А Александр Сетон, таинственный муж, путешествовавший по Европе под именем Космополита и открыто перед государями превращавший все металлы в золото! Удостоверено, что алхимик этот презирал богатства, не хранил творимого им золота и жил бедняком, помышляя о Господе. Плененный Христианом II , электором Саксонским, он, подобно святому, претерпел мучения. Его бичевали розгами, кололи гвоздями, но наперекор всему он отказался открыть тайну, так же как Никола Фламель, гордо утверждая, что ему вручил ее сам Господь!
Подумать только, что исследования эти продолжаются в наше время! С тою разницей, что сейчас большинство алхимиков отвергает целебные и божественные свойства славного камня. Они скромно полагают, что таинственный камень есть лишь агент, способный создавать молекулярное перевоплощение расплавленных металлов, подобное тому, которое испытывает органическое вещество, приходя в брожение под влиянием дрожжей.
Знакомый с миром этим де Герми утверждал, что в современной Франции в действии более сорока алхимических горнов и что еще многочисленнее приверженцы алхимии в Ганновере и Баварии.
Обрело ли наше время утраченную, несравненную тайну древних веков? Несмотря на раздающиеся утверждения, это маловероятно. Никто искусственно не производит этого металла, происхождение которого столь странно, столь загадочно. И вспомнил, как в Париже, в ноябре 1886 года, во время процесса Поппа, строителя городских воздушных башенных часов, кредиторов инженеры-химики минной школы показали на суде, что золото можно извлекать даже из мельничных жерновов. Выходит, что стены, в которых мы живем, подобны неизведанным рудникам и в мансардах сокрыты золотые самородки!
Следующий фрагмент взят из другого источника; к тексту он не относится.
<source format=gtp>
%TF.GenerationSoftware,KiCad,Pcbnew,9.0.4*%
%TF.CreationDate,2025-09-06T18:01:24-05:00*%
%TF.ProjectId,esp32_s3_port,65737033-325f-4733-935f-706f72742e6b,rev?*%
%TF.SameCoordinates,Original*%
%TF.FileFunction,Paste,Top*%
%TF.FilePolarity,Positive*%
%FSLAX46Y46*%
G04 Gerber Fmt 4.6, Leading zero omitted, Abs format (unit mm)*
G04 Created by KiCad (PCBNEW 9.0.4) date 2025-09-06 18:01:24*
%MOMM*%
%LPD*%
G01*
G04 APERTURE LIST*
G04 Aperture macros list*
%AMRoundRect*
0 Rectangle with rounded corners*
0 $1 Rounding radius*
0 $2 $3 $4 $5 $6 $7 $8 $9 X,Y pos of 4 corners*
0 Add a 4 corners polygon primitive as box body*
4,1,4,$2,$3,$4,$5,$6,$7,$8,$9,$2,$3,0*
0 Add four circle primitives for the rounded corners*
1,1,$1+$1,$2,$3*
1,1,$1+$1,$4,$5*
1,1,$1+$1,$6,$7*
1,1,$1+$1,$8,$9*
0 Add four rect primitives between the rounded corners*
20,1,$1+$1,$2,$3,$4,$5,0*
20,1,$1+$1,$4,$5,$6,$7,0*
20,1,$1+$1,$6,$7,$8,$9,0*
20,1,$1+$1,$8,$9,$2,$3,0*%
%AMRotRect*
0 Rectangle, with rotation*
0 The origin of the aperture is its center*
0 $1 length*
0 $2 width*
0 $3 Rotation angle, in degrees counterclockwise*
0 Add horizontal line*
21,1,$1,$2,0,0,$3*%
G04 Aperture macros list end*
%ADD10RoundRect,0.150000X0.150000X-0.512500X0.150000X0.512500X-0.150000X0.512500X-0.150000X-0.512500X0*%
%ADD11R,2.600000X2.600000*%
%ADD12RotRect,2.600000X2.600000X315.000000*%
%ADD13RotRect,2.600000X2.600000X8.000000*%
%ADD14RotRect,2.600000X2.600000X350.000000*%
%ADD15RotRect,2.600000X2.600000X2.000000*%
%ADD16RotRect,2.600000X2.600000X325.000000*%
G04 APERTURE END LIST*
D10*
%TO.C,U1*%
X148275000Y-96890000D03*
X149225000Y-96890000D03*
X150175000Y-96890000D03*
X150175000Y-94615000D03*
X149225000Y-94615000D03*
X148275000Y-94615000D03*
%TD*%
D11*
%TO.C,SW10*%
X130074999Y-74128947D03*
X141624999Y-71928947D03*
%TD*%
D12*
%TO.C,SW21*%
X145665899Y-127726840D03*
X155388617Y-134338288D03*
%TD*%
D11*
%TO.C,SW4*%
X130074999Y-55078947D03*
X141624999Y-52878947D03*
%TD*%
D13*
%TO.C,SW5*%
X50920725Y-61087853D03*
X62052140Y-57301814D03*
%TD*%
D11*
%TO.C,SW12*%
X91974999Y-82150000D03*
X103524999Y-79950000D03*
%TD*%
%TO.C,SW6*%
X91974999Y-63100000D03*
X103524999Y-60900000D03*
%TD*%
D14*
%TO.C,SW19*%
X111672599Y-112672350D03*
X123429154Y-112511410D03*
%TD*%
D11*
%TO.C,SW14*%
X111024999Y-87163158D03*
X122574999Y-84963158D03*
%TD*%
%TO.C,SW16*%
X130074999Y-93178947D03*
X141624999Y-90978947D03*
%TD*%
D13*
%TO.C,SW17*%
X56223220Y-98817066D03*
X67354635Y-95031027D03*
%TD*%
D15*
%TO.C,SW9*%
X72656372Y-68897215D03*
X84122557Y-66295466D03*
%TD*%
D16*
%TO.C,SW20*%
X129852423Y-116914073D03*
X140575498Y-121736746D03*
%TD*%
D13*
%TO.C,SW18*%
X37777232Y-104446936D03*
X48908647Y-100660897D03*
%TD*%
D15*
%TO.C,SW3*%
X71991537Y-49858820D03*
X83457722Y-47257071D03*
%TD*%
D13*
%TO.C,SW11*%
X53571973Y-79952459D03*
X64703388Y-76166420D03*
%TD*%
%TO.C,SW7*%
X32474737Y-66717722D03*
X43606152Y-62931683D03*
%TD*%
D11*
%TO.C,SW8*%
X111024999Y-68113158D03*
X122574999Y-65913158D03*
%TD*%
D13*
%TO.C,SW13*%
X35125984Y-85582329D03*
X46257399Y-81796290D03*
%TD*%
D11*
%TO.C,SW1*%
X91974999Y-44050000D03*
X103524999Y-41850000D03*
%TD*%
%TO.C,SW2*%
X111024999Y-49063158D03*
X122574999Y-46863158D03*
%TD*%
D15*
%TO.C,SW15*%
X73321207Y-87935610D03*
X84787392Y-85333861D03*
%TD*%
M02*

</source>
Как пагубны, однако, эти науки, подумал он, усмехаясь. Ему вспомнился один старец, который соорудил в пятом этаже дома, на улице Св. Иакова, алхимическую лабораторию. Человек этот, по имени Огюст Редуте, работал всякий день после полудня в Национальной библиотеке над творениями Никола Фламеля. Утро и вечер он проводил над своим горном, «сгруженный в искание великой задачи.
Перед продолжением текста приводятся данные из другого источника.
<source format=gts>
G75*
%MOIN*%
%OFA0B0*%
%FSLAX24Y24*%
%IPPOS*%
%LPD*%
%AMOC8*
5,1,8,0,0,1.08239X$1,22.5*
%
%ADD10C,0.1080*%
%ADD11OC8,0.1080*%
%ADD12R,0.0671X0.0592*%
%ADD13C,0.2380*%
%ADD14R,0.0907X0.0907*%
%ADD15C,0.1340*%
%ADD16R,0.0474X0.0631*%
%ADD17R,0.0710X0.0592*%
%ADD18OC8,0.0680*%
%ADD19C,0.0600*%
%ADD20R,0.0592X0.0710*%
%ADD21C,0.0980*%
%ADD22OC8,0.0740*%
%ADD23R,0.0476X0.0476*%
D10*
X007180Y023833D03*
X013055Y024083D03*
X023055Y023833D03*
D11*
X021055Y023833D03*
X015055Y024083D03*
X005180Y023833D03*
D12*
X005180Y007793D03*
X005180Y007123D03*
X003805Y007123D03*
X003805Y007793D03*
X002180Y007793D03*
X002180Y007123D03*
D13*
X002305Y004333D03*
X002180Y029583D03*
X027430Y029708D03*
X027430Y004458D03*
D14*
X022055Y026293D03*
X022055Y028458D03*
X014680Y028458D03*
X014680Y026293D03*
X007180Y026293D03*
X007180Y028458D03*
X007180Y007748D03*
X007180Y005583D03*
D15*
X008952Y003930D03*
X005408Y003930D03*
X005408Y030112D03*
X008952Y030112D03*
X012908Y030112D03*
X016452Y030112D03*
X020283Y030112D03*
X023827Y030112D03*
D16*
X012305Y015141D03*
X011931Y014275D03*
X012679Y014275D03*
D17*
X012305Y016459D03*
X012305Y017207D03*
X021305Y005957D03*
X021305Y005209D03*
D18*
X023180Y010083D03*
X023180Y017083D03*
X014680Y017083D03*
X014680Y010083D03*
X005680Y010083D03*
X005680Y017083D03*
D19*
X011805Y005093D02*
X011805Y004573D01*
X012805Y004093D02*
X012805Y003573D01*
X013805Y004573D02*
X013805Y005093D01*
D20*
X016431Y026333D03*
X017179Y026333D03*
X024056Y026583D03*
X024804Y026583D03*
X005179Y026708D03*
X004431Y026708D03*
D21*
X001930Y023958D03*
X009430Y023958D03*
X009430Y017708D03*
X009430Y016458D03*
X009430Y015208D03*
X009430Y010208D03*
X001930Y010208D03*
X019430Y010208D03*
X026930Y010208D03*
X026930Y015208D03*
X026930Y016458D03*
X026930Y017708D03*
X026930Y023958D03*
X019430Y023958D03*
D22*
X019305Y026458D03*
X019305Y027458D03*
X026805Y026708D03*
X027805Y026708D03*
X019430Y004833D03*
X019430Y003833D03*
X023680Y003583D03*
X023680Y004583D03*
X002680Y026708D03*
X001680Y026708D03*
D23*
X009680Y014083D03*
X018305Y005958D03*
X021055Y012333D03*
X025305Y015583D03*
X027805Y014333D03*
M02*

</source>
16 марта прошлого года, выйдя из библиотеки вместе со своим соседом по столу, он объявил ему, что овладел наконец знаменитой тайной. Придя в лабораторию, он опустил в реторту несколько кусков железа, развел огонь, подбросил какого-то порошку и получил кристаллы цвета крови. Спутник его исследовал сплав и начал смеяться. Тогда алхимик, разъяренный, бросился на него с молотом и до такой степени безумствовал, что его пришлось связать и немедля отправить в госпиталь св. Анны.